Après de longs préliminaires, mon partenaire, grand, bien bâti, m’ordonne de me mettre à quatre pattes sur la table basse du salon. Il m’attache mains et pieds avec des sangles de cuir. Après une bonne fessée de coups de cravache, il enfonce dans mon cul un gode de 20 x 5, il me pose des pinces aux seins, vient se poster devant moi et m’enfonce sa belle queue au fonde de la gorge, tout en continuant de me cingler le dos à coups de cravache. Je sens son gros gland taper furieusement contre mon palais, et il se décide enfin à faire aller et venir le gode dans mon fondement. Je bande à mort. Ça me déchire le cul, je souffre, c’est bon. Il se branle dans ma bouche de plus en plus vite, et il finit par décharger, me tapissant la gorge de foutre épais.

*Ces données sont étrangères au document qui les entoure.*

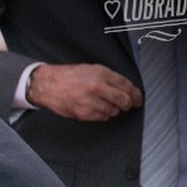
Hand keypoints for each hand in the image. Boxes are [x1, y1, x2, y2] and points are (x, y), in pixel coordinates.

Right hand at [26, 63, 142, 121]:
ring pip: (114, 111)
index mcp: (101, 74)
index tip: (138, 98)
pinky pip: (102, 117)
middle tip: (128, 105)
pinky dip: (102, 114)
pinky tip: (95, 108)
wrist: (49, 85)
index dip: (135, 94)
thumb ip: (109, 78)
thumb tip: (125, 88)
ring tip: (104, 104)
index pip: (126, 85)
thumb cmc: (68, 77)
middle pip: (123, 100)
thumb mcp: (91, 69)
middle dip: (128, 104)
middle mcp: (97, 87)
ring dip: (113, 109)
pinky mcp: (84, 113)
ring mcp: (91, 102)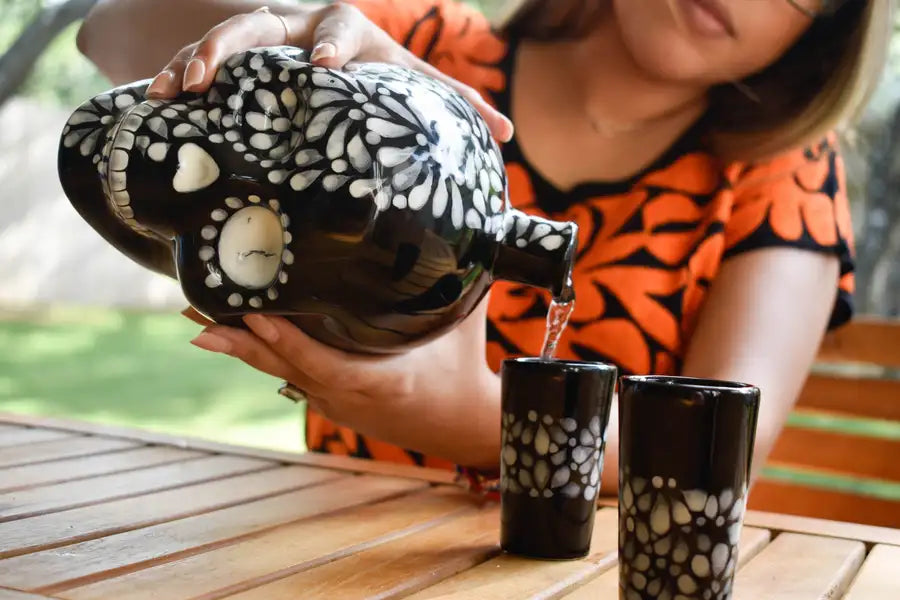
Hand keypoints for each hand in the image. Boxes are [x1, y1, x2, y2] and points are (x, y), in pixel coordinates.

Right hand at [144, 2, 513, 141]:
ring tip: (175, 90)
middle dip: (239, 44)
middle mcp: (301, 28)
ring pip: (224, 37)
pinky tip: (155, 102)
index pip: (343, 28)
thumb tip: (507, 135)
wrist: (334, 56)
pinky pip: (198, 59)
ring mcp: (264, 42)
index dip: (333, 45)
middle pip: (266, 21)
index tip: (324, 68)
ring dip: (196, 60)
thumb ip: (455, 105)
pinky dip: (177, 75)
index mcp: (350, 33)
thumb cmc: (377, 75)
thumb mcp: (412, 84)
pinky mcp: (236, 59)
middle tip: (219, 73)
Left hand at [184, 299, 501, 467]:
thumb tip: (472, 225)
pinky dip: (262, 354)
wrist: (463, 427)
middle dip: (237, 337)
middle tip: (193, 309)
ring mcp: (334, 402)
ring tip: (197, 319)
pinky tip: (236, 335)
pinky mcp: (330, 402)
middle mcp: (345, 395)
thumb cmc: (462, 371)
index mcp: (378, 380)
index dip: (283, 341)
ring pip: (279, 372)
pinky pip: (289, 375)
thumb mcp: (461, 323)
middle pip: (282, 366)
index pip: (320, 361)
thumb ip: (459, 277)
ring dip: (240, 345)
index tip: (249, 315)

Il se relève, me laissant attaché sur la table. Je le vois revenir avec un... aspirateur. Il pose l’embout du tuyau contre mes couilles, et il met en marche l’appareil. Mes couilles sont aspirées par le tuyau, et l’effet est complètement dément. Il varie continuellement la vitesse, et les vibrations engendrées m’amène au plaisir en très peu de temps. Le cul plein du gode, les pinces aux seins qui me font souffrir, et cette pompe à foutre d’un genre nouveau, je finis par avoir un orgasme mémorable. Après une courte pause, c’est au tour de ma queue. Il fait pénétrer mon gland toujours enflé dans le tuyau flexible, et il remet l’aspirateur en marche, augmentant progressivement la vitesse. Je sens ma queue grossir de plus en plus dans cet anus artificiel, elle s’allonge, je sens qu’elle n’a jamais été aussi grosse. Puis il se met à tordre les pinces de mes seins. Le plaisir conjugué à la douleur extrême de mes tétons torturés m’amènent à l’orgasme en très peu de temps. Je lui demande carrément d’écraser les pinces. Je jouis en hurlant dans le tuyau de l’appareil.

Il retire les pinces à seins. La sensation est terrible. Puis il vient les caresser et un plaisir intense m’envahit à nouveau. Il retire le gode de mon cul, se recouvre la pine d’une capote, et, bien dur, bien raide, il m’enfonce toute sa longueur dans mon trou élargi, jusqu’au fond de mes entrailles. Il y va à fond, il m'insulte, il me claque le cul, je suis secoué de partout, et je sens mon mec qui jouit en moi, bien au fond de moi. Quelle joie! Ensuite, nous prendrons une douche ensemble, nous nous savonnerons mutuellement, et il me caressera longuement, embrassant mes chairs martyrisées. Un fantasme qui va peut-être se réaliser tout à l’heure, dès que j’aurai dégotté un mec dans le genre que je recherche, un maître qui sache se faire obéir de son esclave. J’espère que ma lettre sera publiée.